Dokumenttext =

Diese sechs Megatrends entscheiden über die Wettbewerbsfähigkeit der Industrie
Der Kosten- und der Effizienzdruck auf Unternehmen sind gestiegen. Wo sich nun neue Wettbewerbschancen eröffnen, zeigt die aktuelle Studie „Next Generation Manufacturing“ von Roland Berger.
Industrieunternehmen stehen vor einer Zeitenwende. Jahrzehntelang bewährte Strategien, Kosten zu senken, Qualität zu steigern und so Gewinnspannen zu erwirtschaften, stoßen zunehmend an Grenzen. „Der Blick auf die Wettbewerbsfähigkeit in der verarbeitenden Industrie wandelt sich von einer hauptsächlich kostenorientierten zu einer holistischen Sichtweise, bei der auch CO2-Emissionen, politische Risiken oder die gestiegene Komplexität von Lieferketten eine viel größere Rolle spielen“, erklärt Marcus Berret, Global Managing Director bei Roland Berger. „Unternehmen, die ihre Produktion nun neu ausrichten, bietet sich die Chance, sie von einer Belastung in einen Wettbewerbsvorteil zu verwandeln.“
Das belegen auch die Zahlen der aktuellen Studie „Next Generation Manufacturing“ des Beratungsunternehmens. Danach gaben 67% der 200 befragten Führungskräfte aus zehn Schlüsselbranchen an, das verarbeitende Gewerbe sei einem starken Druck in Bezug auf Effizienz und Kostensenkung ausgesetzt. Etwas mehr als die Hälfte der Befragten (51%) würde daher die Herstellung im eigenen Haus am liebsten einstellen und ihr Anlagevermögen reduzieren (Asset-Light-Modell). Oliver Knapp, Partner bei Roland Berger, sagt dazu: „Die Unternehmen möchten zwar den Fokus auf Vertrieb und Marketing legen und die eigentliche Montage auslagern.“ Er mahnt jedoch: „Dieses Vorgehen würde aber nur die Probleme der ‚alten‘ Welt lösen. Das Outsourcing der Produktion kann Unternehmen sogar eher schaden.“ Eine Neugestaltung der Produktion unter Berücksichtigung von Megatrends, wie Nachhaltigkeit, Regionalisierung oder Individualisierung, schaffe hingegen Wettbewerbsvorteile.

Anforderungen =
1. Wie viele Führungskräfte wurden laut dem Artikel über die Megatrends der Industrie für die Studie befragt?
2. Ändere im Artikel über die Megatrends der Industrie den Abschnitt, der mit den Worten „Diese sechs Megatrends“ beginnt und mit „von Roland Berger.“ endet, indem du darin „Wettbewerbschancen“ durch „Marktchancen“ ersetzt, und gib ihn danach vollständig wieder.
Die Zeilen stammen aus einer anderen Quelle als der Artikel.

Vorliegende Angaben =
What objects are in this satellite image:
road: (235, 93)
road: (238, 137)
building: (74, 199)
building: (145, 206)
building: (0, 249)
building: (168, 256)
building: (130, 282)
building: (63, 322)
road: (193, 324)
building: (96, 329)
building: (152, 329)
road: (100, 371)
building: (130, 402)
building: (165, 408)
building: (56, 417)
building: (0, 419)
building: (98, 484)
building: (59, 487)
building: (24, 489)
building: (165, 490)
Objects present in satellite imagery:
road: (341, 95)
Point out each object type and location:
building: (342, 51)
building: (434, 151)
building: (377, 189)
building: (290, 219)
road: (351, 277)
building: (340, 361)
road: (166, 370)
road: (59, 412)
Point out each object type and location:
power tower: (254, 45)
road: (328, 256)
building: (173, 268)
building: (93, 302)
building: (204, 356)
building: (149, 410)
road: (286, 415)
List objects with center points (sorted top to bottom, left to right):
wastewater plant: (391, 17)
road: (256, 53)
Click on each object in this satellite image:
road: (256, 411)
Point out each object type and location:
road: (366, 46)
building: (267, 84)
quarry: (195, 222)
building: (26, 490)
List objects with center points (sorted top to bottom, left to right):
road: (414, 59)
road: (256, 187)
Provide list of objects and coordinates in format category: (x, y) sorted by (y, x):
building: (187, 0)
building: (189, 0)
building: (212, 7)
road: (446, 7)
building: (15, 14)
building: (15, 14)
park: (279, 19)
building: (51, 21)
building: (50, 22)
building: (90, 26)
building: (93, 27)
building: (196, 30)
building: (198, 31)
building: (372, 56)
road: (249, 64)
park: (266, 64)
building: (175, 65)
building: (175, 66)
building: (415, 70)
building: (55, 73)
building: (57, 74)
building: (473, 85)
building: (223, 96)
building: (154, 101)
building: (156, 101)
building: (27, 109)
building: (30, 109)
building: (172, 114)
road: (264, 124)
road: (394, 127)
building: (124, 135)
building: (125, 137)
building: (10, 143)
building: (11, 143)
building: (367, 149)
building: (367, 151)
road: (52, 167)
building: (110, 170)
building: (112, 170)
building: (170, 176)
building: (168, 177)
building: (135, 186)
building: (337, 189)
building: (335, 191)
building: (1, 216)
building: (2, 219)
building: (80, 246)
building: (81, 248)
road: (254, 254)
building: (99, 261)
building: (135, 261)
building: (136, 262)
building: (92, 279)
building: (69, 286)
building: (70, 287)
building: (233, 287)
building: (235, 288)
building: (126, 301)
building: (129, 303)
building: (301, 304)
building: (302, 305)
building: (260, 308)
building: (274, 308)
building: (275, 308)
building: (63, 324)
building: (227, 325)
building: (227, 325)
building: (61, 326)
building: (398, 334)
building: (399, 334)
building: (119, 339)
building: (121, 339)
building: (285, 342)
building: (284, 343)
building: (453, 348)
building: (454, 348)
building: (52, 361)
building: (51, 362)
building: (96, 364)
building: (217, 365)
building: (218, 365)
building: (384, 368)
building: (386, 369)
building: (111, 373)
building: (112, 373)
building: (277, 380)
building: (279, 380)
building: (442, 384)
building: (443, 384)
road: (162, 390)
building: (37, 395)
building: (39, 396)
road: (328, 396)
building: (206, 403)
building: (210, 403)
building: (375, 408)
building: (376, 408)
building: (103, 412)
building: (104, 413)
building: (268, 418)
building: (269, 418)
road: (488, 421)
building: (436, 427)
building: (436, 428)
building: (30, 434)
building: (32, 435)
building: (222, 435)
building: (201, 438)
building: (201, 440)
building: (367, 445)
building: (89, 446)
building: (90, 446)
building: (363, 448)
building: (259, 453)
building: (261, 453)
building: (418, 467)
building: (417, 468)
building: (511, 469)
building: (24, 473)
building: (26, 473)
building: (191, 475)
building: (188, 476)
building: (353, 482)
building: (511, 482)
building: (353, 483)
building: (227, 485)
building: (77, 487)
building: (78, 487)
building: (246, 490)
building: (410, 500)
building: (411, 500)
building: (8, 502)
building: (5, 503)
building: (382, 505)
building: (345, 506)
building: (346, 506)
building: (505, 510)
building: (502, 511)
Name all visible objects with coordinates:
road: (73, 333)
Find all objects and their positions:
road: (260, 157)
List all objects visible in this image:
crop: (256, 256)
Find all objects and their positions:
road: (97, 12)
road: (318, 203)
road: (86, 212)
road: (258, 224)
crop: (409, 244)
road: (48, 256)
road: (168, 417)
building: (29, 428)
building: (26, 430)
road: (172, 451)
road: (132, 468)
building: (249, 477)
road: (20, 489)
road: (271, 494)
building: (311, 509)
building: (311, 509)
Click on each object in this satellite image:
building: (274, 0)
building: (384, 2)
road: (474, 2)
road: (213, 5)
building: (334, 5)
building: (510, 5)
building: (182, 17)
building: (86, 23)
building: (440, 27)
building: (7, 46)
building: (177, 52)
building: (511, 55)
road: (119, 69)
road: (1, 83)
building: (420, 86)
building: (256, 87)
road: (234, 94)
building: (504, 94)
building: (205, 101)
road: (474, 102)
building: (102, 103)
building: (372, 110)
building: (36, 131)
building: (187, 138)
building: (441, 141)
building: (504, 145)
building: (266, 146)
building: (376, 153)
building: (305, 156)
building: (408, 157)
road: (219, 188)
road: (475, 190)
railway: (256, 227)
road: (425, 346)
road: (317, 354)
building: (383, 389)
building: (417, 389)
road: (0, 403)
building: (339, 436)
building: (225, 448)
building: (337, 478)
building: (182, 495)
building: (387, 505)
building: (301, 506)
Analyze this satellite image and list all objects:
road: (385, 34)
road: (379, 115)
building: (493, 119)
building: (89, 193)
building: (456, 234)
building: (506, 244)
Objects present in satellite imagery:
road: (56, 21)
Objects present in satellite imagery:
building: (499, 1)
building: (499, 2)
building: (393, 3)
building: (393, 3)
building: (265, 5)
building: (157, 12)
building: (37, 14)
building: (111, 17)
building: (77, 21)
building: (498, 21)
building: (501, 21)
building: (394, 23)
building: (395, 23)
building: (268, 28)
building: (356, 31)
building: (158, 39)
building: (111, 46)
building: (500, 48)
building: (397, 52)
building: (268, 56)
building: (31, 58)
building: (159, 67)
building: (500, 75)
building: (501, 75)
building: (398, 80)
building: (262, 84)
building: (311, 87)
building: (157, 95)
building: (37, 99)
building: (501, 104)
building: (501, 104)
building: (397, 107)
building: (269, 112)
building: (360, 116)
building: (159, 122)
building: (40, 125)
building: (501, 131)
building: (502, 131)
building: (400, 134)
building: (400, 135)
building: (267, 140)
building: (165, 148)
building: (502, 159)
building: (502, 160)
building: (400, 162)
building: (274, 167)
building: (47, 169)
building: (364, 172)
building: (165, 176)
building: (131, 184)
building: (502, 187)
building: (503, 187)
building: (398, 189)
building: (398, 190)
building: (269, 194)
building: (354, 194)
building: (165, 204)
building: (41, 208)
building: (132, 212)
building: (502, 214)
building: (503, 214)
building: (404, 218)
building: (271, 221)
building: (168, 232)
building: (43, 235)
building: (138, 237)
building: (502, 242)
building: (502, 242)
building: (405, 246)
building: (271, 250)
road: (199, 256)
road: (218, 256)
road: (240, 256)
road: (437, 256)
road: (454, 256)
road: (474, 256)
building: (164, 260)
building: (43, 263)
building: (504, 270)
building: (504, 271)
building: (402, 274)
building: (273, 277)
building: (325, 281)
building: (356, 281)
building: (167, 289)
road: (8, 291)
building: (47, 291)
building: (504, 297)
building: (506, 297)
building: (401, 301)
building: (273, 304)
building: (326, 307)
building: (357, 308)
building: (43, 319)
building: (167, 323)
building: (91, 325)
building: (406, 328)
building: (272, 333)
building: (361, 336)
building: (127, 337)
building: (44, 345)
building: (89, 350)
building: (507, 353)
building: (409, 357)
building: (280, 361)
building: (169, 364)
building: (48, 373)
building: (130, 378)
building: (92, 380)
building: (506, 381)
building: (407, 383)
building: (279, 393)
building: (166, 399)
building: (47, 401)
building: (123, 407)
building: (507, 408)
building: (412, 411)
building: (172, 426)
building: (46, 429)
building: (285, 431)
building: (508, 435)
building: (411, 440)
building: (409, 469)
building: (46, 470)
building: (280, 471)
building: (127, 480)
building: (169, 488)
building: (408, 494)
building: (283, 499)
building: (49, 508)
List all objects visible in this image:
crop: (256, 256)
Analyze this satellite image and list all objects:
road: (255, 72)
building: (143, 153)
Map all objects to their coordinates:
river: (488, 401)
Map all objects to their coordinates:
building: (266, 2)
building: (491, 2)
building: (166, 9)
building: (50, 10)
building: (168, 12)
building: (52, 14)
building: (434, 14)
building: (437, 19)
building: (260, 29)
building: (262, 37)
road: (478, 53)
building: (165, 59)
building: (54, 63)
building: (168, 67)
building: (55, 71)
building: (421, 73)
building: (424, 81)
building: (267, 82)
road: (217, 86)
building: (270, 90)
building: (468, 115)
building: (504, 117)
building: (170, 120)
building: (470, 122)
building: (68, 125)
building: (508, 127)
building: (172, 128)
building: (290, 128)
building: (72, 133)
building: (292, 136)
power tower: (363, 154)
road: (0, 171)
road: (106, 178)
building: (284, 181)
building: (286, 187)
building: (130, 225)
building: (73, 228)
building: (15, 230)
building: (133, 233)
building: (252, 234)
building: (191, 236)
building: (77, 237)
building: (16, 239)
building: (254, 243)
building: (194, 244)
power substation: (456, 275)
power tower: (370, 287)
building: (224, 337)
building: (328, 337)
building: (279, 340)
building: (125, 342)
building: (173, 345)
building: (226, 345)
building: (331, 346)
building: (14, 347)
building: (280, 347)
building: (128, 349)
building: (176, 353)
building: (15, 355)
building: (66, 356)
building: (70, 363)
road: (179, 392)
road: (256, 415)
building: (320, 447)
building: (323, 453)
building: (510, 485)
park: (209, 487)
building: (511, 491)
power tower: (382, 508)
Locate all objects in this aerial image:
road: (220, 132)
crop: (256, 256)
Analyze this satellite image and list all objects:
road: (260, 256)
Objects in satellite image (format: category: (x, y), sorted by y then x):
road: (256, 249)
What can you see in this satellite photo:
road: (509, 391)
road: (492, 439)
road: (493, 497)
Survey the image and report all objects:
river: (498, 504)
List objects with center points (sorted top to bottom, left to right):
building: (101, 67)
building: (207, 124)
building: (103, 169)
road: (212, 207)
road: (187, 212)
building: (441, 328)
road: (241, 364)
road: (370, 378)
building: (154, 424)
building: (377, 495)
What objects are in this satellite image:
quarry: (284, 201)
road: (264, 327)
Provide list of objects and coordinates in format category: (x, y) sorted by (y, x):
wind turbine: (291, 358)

Vollständige Antworten =
1. 200 Führungskräfte aus zehn Schlüsselbranchen.

2.
Diese sechs Megatrends entscheiden über die Wettbewerbsfähigkeit der Industrie
Der Kosten- und der Effizienzdruck auf Unternehmen sind gestiegen. Wo sich nun neue Marktchancen eröffnen, zeigt die aktuelle Studie „Next Generation Manufacturing“ von Roland Berger.